After receiving a standard 10 mCi dose of radioactive iodine, 8 out of 10 people with Graves' disease still had slightly elevated thyroid hormone levels at 6 months, meaning the treatment did not fully shut down their thyroid in most cases.

Claim Context

Scientific statement

In patients with Graves' disease treated with a fixed 10 mCi dose of radioactive iodine, persistent subclinical hyperthyroidism at 6 months occurred in 80% of cases, suggesting that thyroid hormone suppression may be incomplete or transient in the majority of patients with this dosing regimen.

Original statement
At 6 months, 80% of subjects remained with subclinical hyperthyroidism, 10% experienced worsening hyperthyroidism and 10% had developed permanent hypothyroidism.

Evidence from Studies

No evidence studies found yet.

What Would Prove This

Per GRADE and EBM methodology, here is what ideal scientific evidence would look like to definitively prove or disprove this claim, ordered from strongest to weakest.

1
Systematic Reviews & Meta-Analyses

The pooled rate of persistent subclinical hyperthyroidism at 6 months after fixed 10 mCi RAI in Graves' disease patients who failed ATD, stratified by baseline thyroid volume and TRAb levels.

A systematic review and meta-analysis of all prospective cohort studies and RCTs reporting subclinical hyperthyroidism (TSH <0.4 mIU/L with normal FT4) at 6 months post-10 mCi RAI in adults with Graves' disease and prior ATD failure, including at least 1200 patients across 20+ studies.

2
Randomized Controlled Trials

Whether a higher fixed dose (e.g., 15 mCi) reduces the rate of persistent subclinical hyperthyroidism at 6 months compared to 10 mCi in Graves' disease patients.

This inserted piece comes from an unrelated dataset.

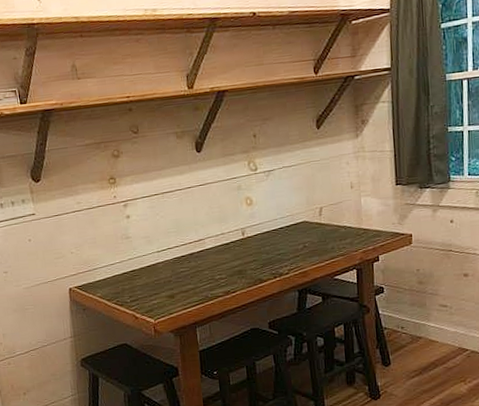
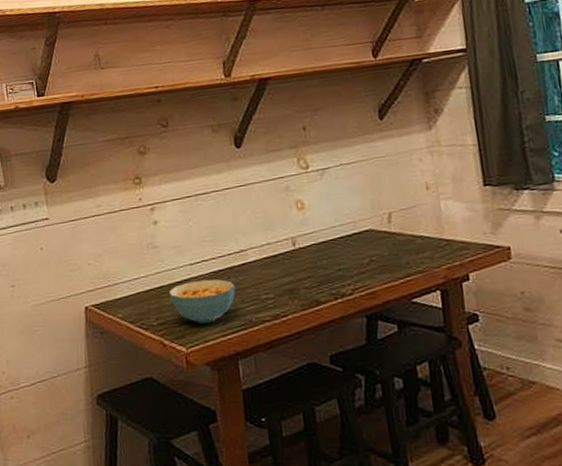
cereal bowl: none [139,263,195,300] -> present [168,279,236,324]

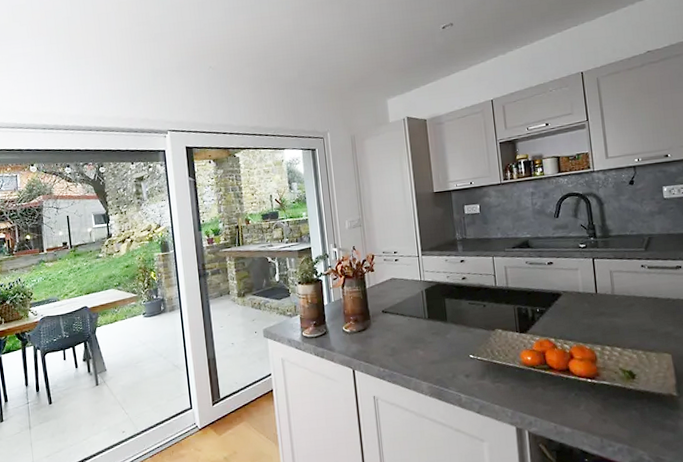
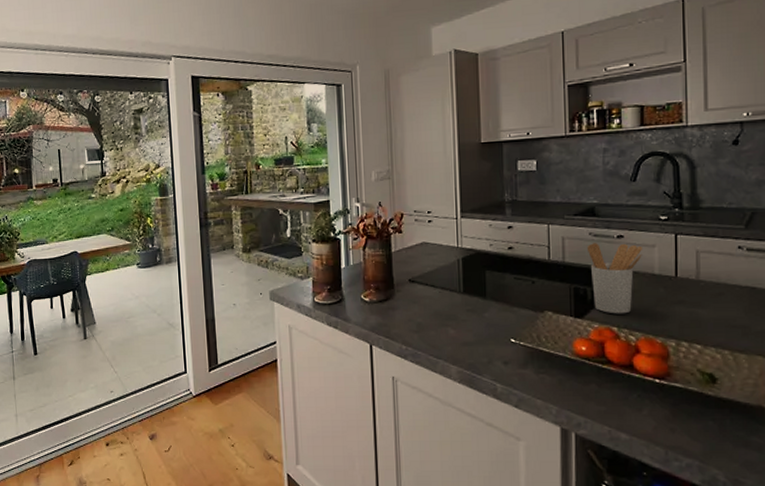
utensil holder: none [525,268,569,328] -> present [586,243,642,314]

A double-blind RCT of 150 adults with Graves' disease and failed ATD, randomized to receive either 10 mCi or 15 mCi RAI, with primary outcome of subclinical hyperthyroidism (TSH <0.4 mIU/L and FT4 within normal range) at 6 months, controlling for baseline TRAb and thyroid volume.

3
Cohort Studies
In Evidence

The natural history of thyroid function after 10 mCi RAI in Graves' disease, specifically the proportion of patients with persistent subclinical hyperthyroidism at 6 months and its predictors.

A prospective cohort study of 200 adults with Graves' disease treated with 10 mCi RAI, with serial TSH and FT4 measurements at 1, 3, 6, 12, and 24 months, and baseline collection of thyroid volume, TRAb, smoking status, and goiter size.

4
Cross-Sectional Studies

The prevalence of subclinical hyperthyroidism at a single time point (6 months) after 10 mCi RAI in a population of Graves' disease patients.

A cross-sectional survey of 300 adults with Graves' disease who received 10 mCi RAI at least 6 months prior, measuring current TSH and FT4 levels and collecting retrospective data on baseline characteristics and treatment history.

5
Case Reports & Case Series

Anecdotal observations of prolonged subclinical hyperthyroidism after 10 mCi RAI in individual patients.

A case series of 10–20 patients with Graves' disease treated with 10 mCi RAI, documenting individual TSH and FT4 trajectories over 12 months, including unusual responses such as delayed normalization or recurrence.